The court said it wouldn’t provide the legislature “with a second bite at the apple” in redrawing another map. Instead, the court has appointed a “special master,” Richard Allen, to do so. He will be assisted by cartographer David Ely and Michael Scodro and his law firm, Mayer Brown LLP.
Georgia district court judge hears similar arguments
In the United States District Court for the Northern District of Georgia-Atlanta Division, judge Steve Jones on Tuesday, Sept. 5, heard arguments against the state’s congressional, state house and state senate district maps that were approved by the Republican-dominant legislature in 2021.
Opponents of Georgia’s new maps have argued that the maps drawn after the 2020 census continue to give Republicans an advantage, although the state’s population grew 10% — by 1 million people — since 2010, and all of it in minority populations, which typically vote Democrat.
The 2020 census results indicate that Georgia’s Black population grew by more than 15% and now comprises 33% of Georgia’s total population.
Currently, five of 14 of the state’s congressional districts are held by Democrats, as Republicans gained a district in the 2022 election under the map.
However, a lawsuit filed in December 2021 by a group of metro Atlanta voters after the enactment of new maps argued that rather than create an additional congressional district in the western Atlanta metropolitan area where Georgia’s growing Black population would have the opportunity to elect candidates of its choice, the Georgia General Assembly did just the opposite.
The lawsuit alleged that the 2021 map packs Black voters into the new 13th Congressional District, which includes significant Black populations in south Fulton, Douglas and Cobb Counties. The remaining Black communities in Douglas and Cobb Counties are split among the new 3rd, 14th, 11th, and 14th Congressional Districts—predominantly white districts that stretch into the rural reaches of western and northern Georgia.
“The General Assembly could have instead created an additional, compact congressional district in which Black voters, including plaintiffs, comprise a majority of eligible voters and have the opportunity to elect their preferred candidates, as required by Section 2 of the Voting Rights Ac,” the lawsuit states.
State officials have argued against using race as a factor in the redistricting and have pointed to the historic Democrat victories in 2020-21 when Georgia U.S. senators Jon Ossoff and Raphael Warnock prevailed in seats previously held by Republicans. Democrat President Joe Biden also won majority of the votes in Georgia in 2020 despite being a historically Republican state.

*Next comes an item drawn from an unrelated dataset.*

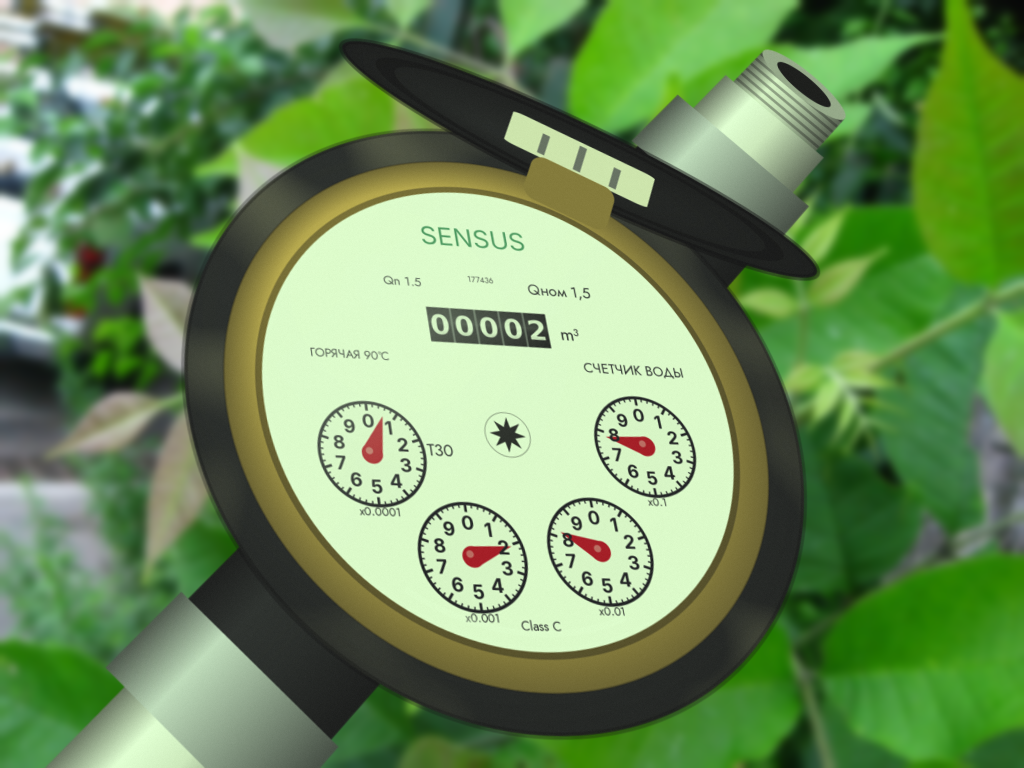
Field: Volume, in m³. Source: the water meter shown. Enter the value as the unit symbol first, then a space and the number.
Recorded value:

Bryan Tyson, an attorney for the state, indicated during the Tuesday hearing that Georgia’s maps were drawn to protect incumbents and to prioritize Republican majorities, according to the Associated Press. Tyson also argued that recent voting behavior shows party, not race, is the most important factor motivating voters.
“You can’t presume race when partisanship is an equally plausible explanation,” Tyson said to the Associated Press.

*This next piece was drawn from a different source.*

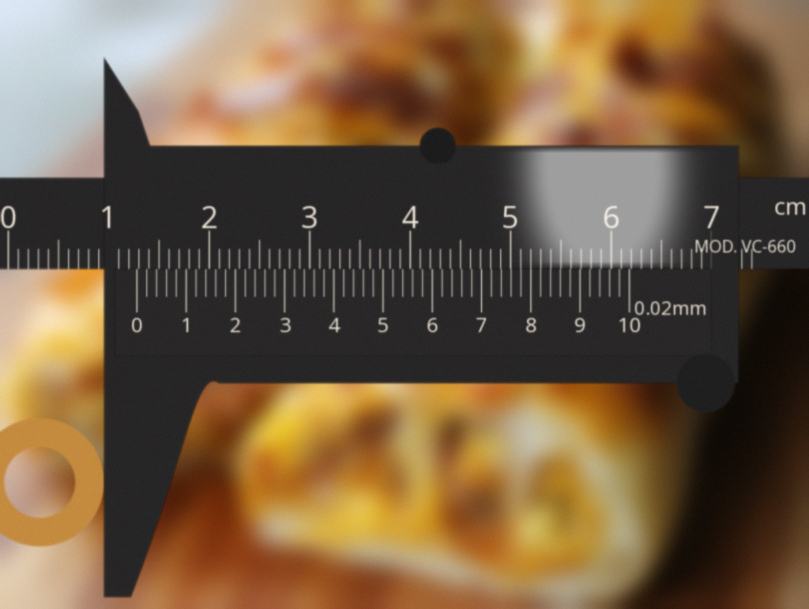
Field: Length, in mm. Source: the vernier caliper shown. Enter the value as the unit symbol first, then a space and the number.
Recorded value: mm 12.8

In the merged court case, Jones is also hearing arguments against the new state House and state Senate maps that were approved in 2021.
The GOP currently holds a 102-78 majority in the state House and a 33-23 majority in the state Senate.
Plaintiffs, which includes civil rights groups, argue that the legislature could have added three more majority-Black state Senate districts and five additional majority-Black state House districts in various parts of the state to mirror the Black population growth.
Ultimately, Jones will decide whether to send Georgia lawmakers back to the drawing board for a special session ahead of the 2024 election, in which all of the state’s 14 congressional seats, state House and state Senate seats will be chosen by voters.